*Work to complete*
Go through the data and copy every line in which "Example" appears.
*** Material to process Section Begins ***
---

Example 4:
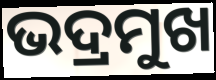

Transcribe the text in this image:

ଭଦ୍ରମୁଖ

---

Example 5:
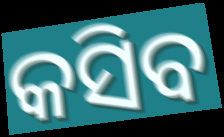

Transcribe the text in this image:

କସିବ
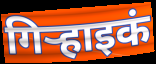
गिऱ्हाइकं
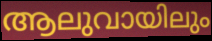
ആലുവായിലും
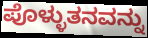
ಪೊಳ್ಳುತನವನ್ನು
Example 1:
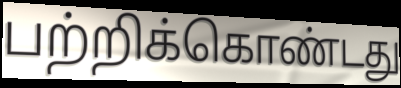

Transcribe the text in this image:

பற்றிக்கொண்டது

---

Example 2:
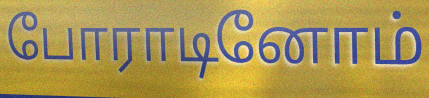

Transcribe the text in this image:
*** Material to process Section Ends ***
*Solution below*
Example 4:
Example 5:
Example 1:
Example 2:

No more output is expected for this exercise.